Targetsindikat.com
JAKARTA – Harga minyak dunia tercatat turun tajam sekitar 4 persen pada perdagangan Senin (15/6/2026). Penurunan ini terjadi seiring meredanya ketegangan geopolitik setelah Iran dan Amerika Serikat mencapai kesepakatan kerangka kerja, termasuk pembukaan kembali Selat Hormuz dan pengurangan pembatasan maritim di Timur Tengah.
Pasar merespons positif berita ini karena risiko gangguan pasokan energi global dinilai sudah jauh berkurang. Minyak acuan Brent dan West Texas Intermediate (WTI) langsung terkoreksi turun, sejalan dengan hilangnya premi risiko yang selama ini membebani harga akibat konflik di kawasan strategis tersebut.

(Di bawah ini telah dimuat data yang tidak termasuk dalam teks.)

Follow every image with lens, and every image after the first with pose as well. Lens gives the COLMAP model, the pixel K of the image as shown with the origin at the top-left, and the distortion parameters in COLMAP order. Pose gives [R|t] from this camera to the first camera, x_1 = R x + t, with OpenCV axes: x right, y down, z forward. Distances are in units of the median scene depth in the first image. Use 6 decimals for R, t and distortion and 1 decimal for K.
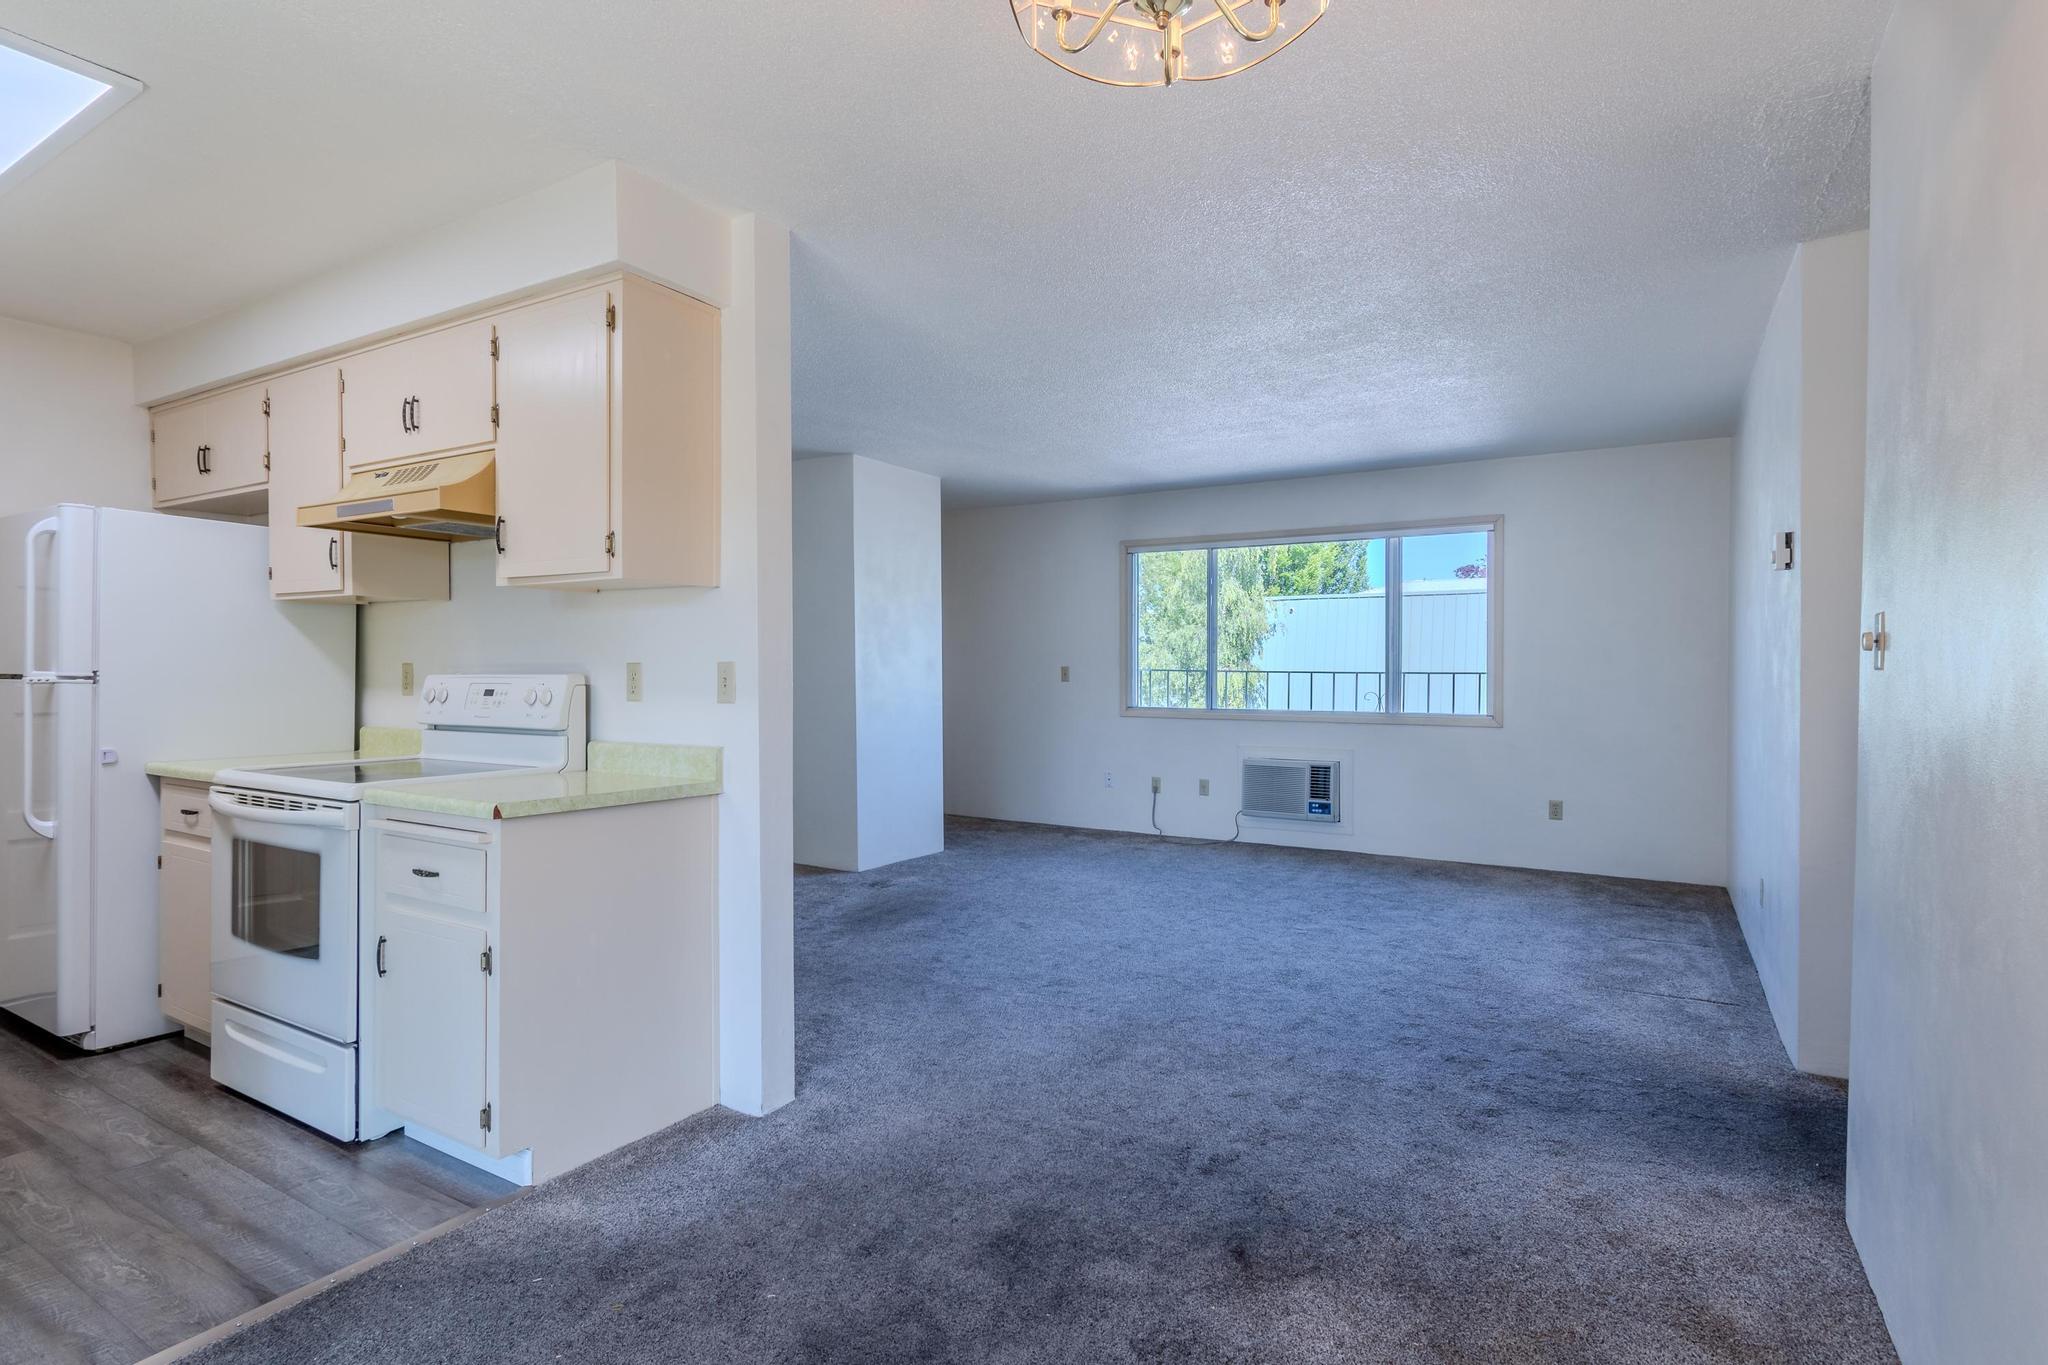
lens RADIAL K [[969.6, 0, 1024.0], [0, 969.6, 682.5], [0, 0, 1]] dist [0.013461, -0.007819]
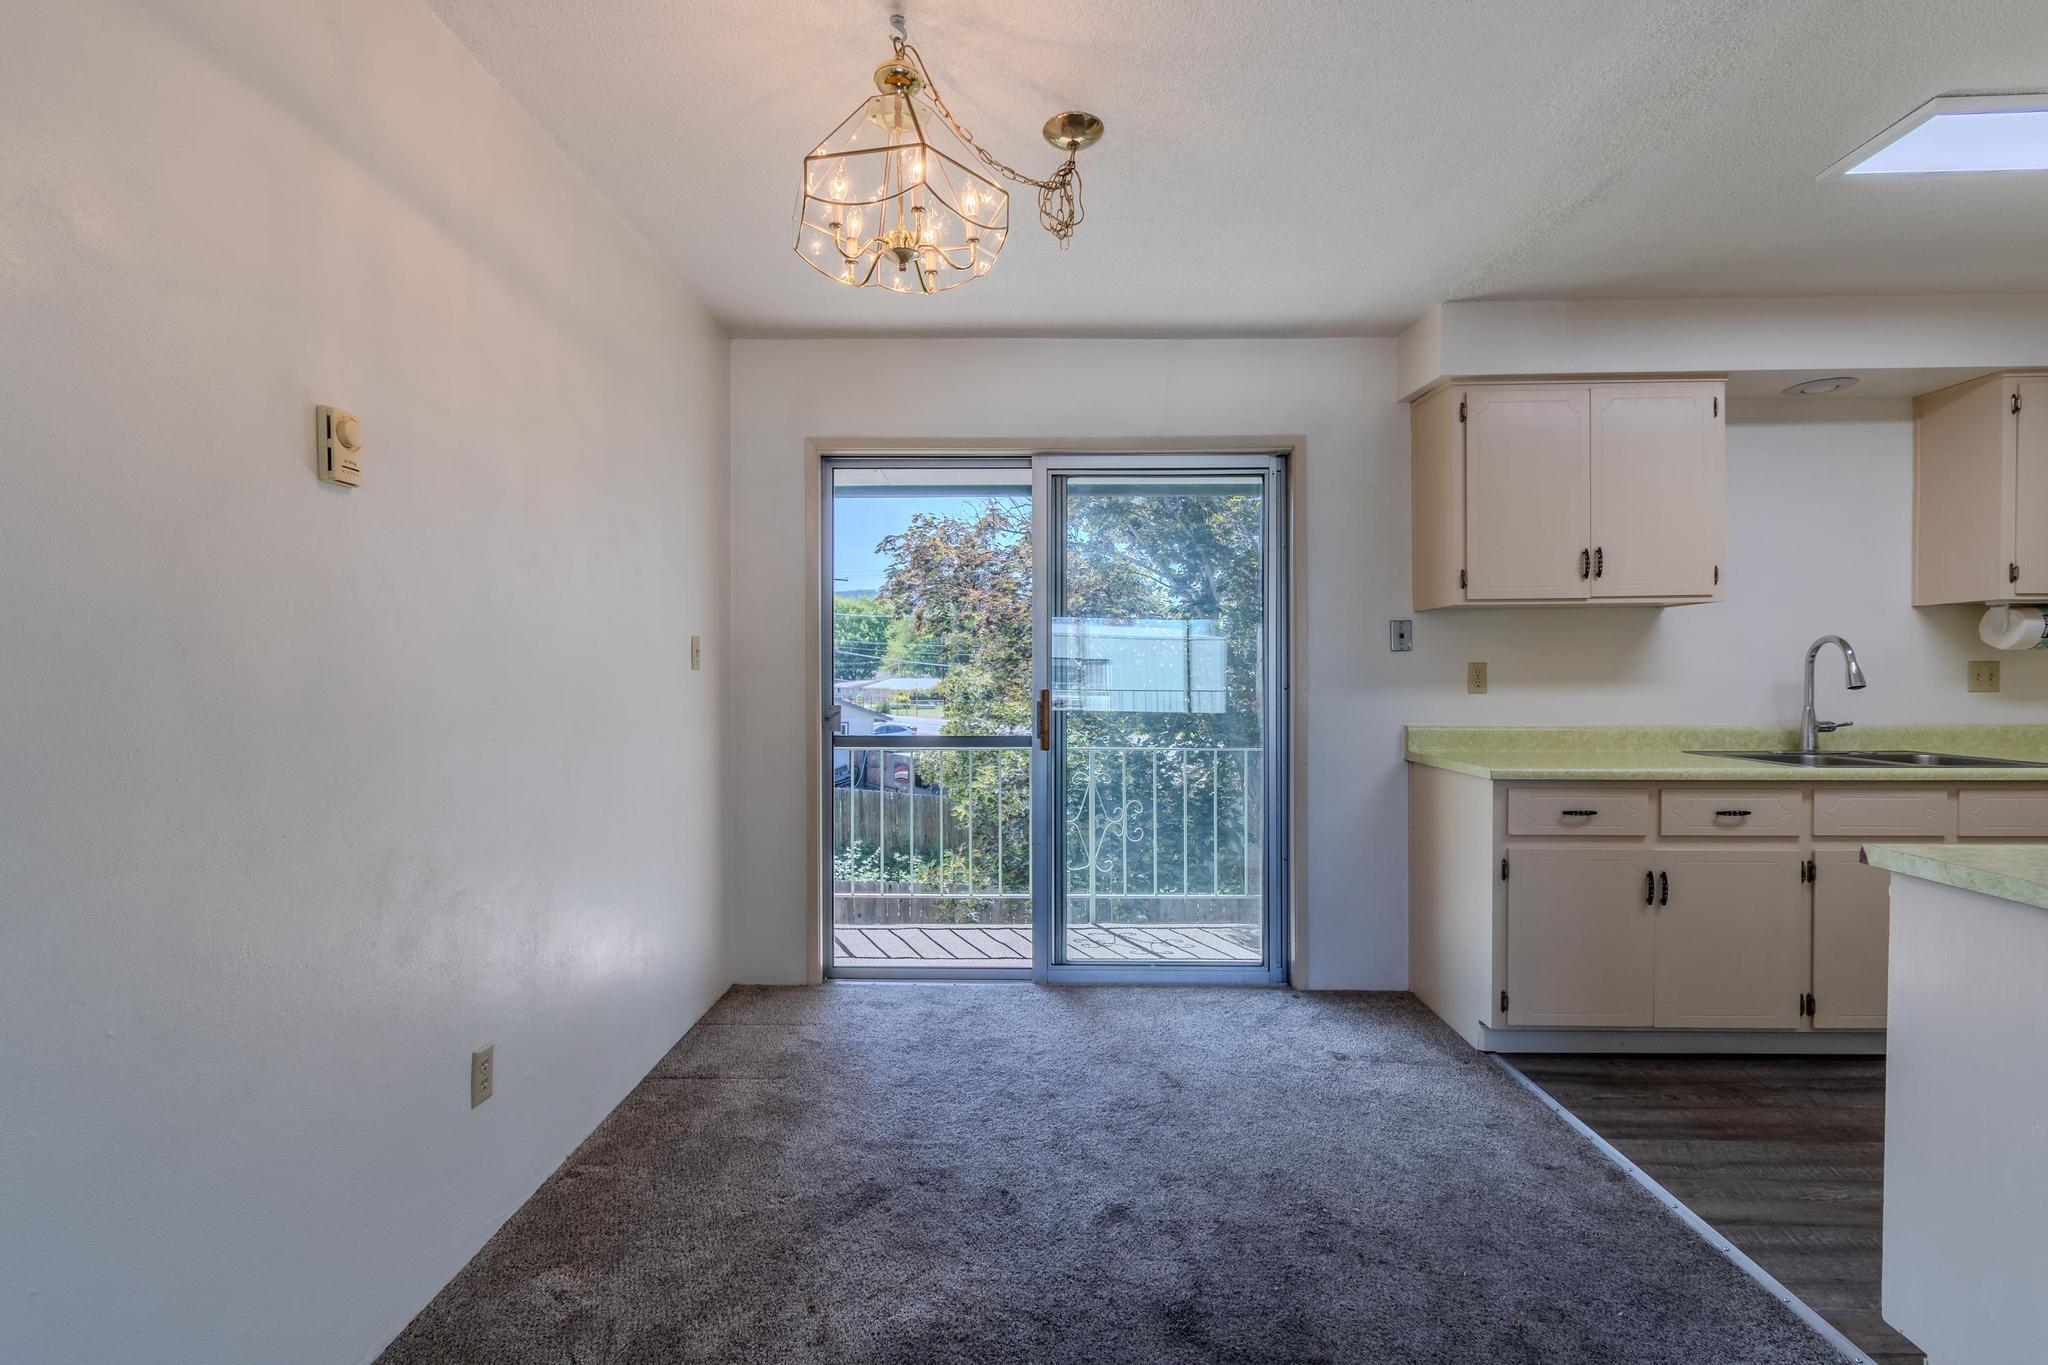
lens RADIAL K [[920.9, 0, 1024.0], [0, 920.9, 682.5], [0, 0, 1]] dist [0.001034, -0.000155]
pose [[-0.869299, 0.003840, -0.494271, 0.281493], [-0.005135, 0.999846, 0.016799, -0.007821], [0.494259, 0.017142, -0.869146, 0.938371]]
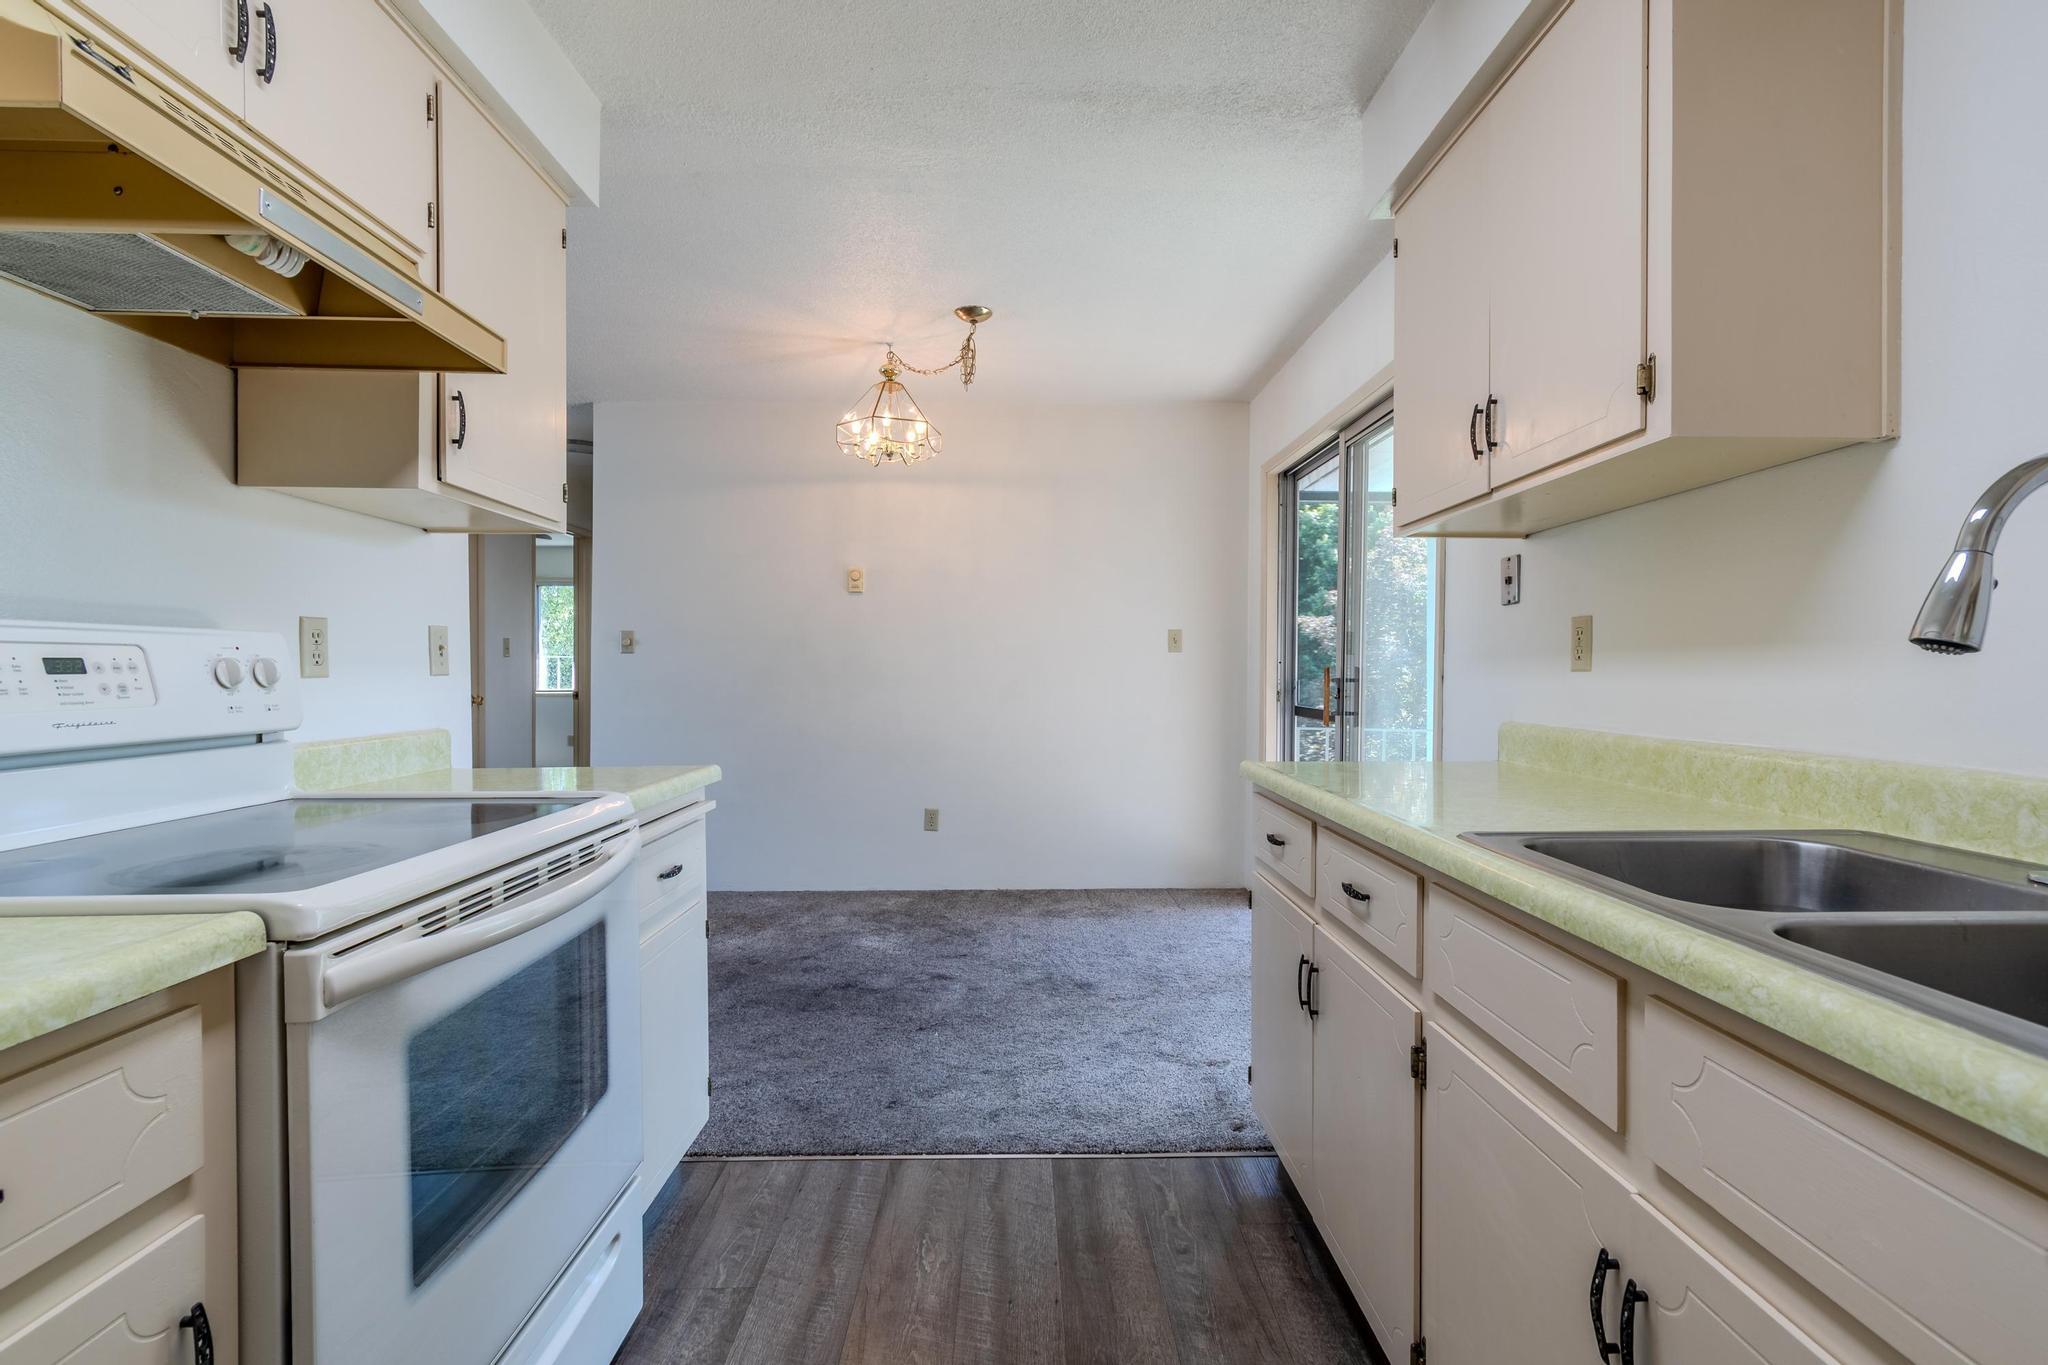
lens RADIAL K [[952.2, 0, 1015.1], [0, 952.2, 665.9], [0, 0, 1]] dist [0.001361, -0.000016]
pose [[-0.511314, 0.001089, 0.859393, -1.138089], [0.008083, 0.999961, 0.003543, 0.012782], [-0.859356, 0.008758, -0.511303, 0.898837]]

Berdasarkan pengumuman Dewan Keamanan Nasional Tertinggi Iran pada Minggu (14/6/2026), kesepakatan ini merampungkan nota kesepahaman penghentian konflik. Isinya mencakup penghentian permanen seluruh operasi militer di semua lini—termasuk wilayah Lebanon—serta pencabutan blokade angkatan laut terhadap Iran.
Presiden AS Donald Trump menegaskan perjanjian ini adalah terobosan besar. “Selat Hormuz akan bebas secara permanen. Kesepakatan ini mencegah perang lebih besar dan membuka babak baru hubungan,” ujar Trump.
Peran perantara dalam kesepakatan ini diakui oleh Perdana Menteri Pakistan Shehbaz Sharif, yang menyatakan negaranya bersama Qatar, Arab Saudi, dan Turki menjadi jembatan negosiasi. Isi kesepakatan meliputi pembukaan Selat Hormuz secara bertahap di bawah pengelolaan Iran, serta agenda negosiasi lanjutan selama 60 hari ke depan.
Dalam fase selanjutnya, kedua belah pihak akan membahas pencabutan sanksi internasional, status resolusi Dewan Keamanan PBB, program nuklir, hingga kerjasama ekonomi. Penandatanganan resmi rencananya digelar di Swiss pada 19 Juni mendatang.
Kini, publik mulai mempertanyakan kapan penurunan harga minyak dunia ini akan terasa di dalam negeri. Sebagai gambaran, meski harga minyak global sudah mulai turun sejak pekan lalu, harga BBM nonsubsidi seperti Pertamax saat ini masih bertahan di angka Rp16 ribu lebih per liter. Masyarakat pun berharap penyesuaian harga jual ke konsumen bisa segera dilakukan mengikuti tren pasar dunia.